What is also interesting is that the left and right both seem to want voluntary organization within society. The only difference is that the right wants to call it spontaneous organization and refer to naturally forming collectives as voluntary organizations or voluntary associations, whereas those on the left tend to just refer to naturally forming collectives through spontaneous order as government. Now obviously there are those who simply want a large state, but I think most are actually looking for a government of people to rule through free association. Let’s not let that underlining truth get lost when discussing the idea of government with different people in society.
This wouldn’t be complete without discussing the word anarchism, which remains an extreme buzzword that is highly misunderstood within society, still to this day. Just articulating the word can bring up a whole host of bad connotations from various belief systems. While there are different sides of the coin when it comes to anarchism, such as anarcho-capitalists (right) vs. anarcho-communists (left), the main divide within society comes not from within the anarchism camp, but between those who believe in the state (statists) and those who don’t believe in the state (anarchists).
Many statists hear the word anarchy and immediately imagine a world with no rules or structure that is dominated by elite interests, and where violence is allowed to run amok with no consequences. Honestly, this is the general consensus for most people within society, despite probably having never researched the topic before. This view has been breed into the minds of people for quite some time, as anarchism is the most dangerous ideology to those who value and profit from the use of the state. Just like I articulated above, the state is not just government, but those who control the government, which more often than not, is the elite. In reality, we should build a bridge between those on the right who hate government and those on the left who hate crony capitalism, and just refer to the parasitical combination of the two as the super-state.
To rid the world of the super-state, anarchism seems to be one of the foundational cures that must be implemented in order to change the world. The definition of anarchism, according to most anarchists, is the free association between free beings of life in the universe. The foundational structure keeping the whole thing together is the non-aggression principal, which states that beings cannot initiate unlawful force against other beings. Contrary to popular belief, anarchism has rules, structures, and maybe even governments; but the only difference is that these social blueprints are voluntarily agreed upon, not initiated by force.
What’s amazing about anarchism is that it is so flexible and diverse, since every being is free and exchange is voluntary. What the people create from there is anyone’s guess. Literally the possibilities are endless and having such diversity plays right into the natural diversity that exists everywhere within the universe. It’s so very important that those of us who fully understand anarchism are able to properly articulate it to the masses. It’s not just a philosophy about social structure, but goes even deeper, to being a philosophy about life and how to think. Having an open mind is the definition of true anarchism.

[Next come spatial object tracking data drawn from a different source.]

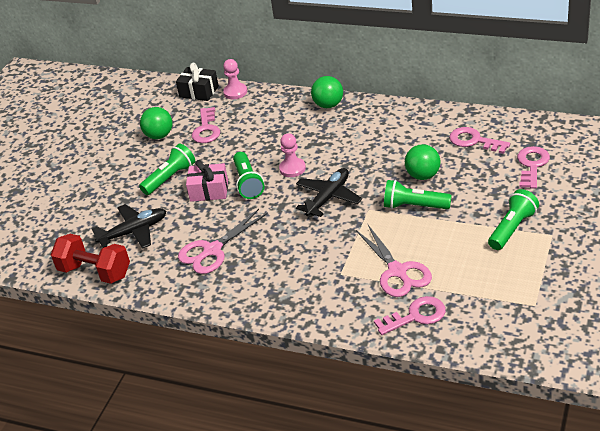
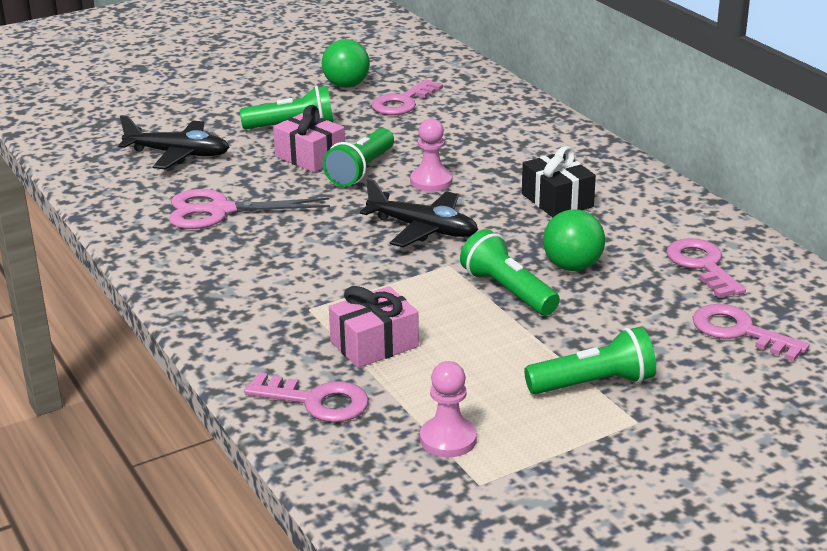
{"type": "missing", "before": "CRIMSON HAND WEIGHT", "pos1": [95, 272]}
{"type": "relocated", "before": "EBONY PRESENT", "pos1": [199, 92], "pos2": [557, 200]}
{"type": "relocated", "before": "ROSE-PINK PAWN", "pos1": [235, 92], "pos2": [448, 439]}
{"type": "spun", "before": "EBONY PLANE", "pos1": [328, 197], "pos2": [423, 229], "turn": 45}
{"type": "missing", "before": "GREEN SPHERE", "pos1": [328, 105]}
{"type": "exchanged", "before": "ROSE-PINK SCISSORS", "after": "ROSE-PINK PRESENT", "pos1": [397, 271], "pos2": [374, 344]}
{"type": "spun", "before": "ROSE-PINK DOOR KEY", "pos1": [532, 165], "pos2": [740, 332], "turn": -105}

My hope is that people will begin to open their minds to the idea that many of the key words that trigger us, are not really as divisive as we might think. Most of us seem to want freedom, but we just express it in different ways. If we start to think dialectically and see the world through the eyes and words of others, we might discover that beneath these linguistic barriers are genuine hearts and minds filled with love. Freedom is love, so the hope is that soon the collective consciousness of humanity will find this frequency of love to bring about freedom and peace. Proper communication of ideas is probably a good place to start.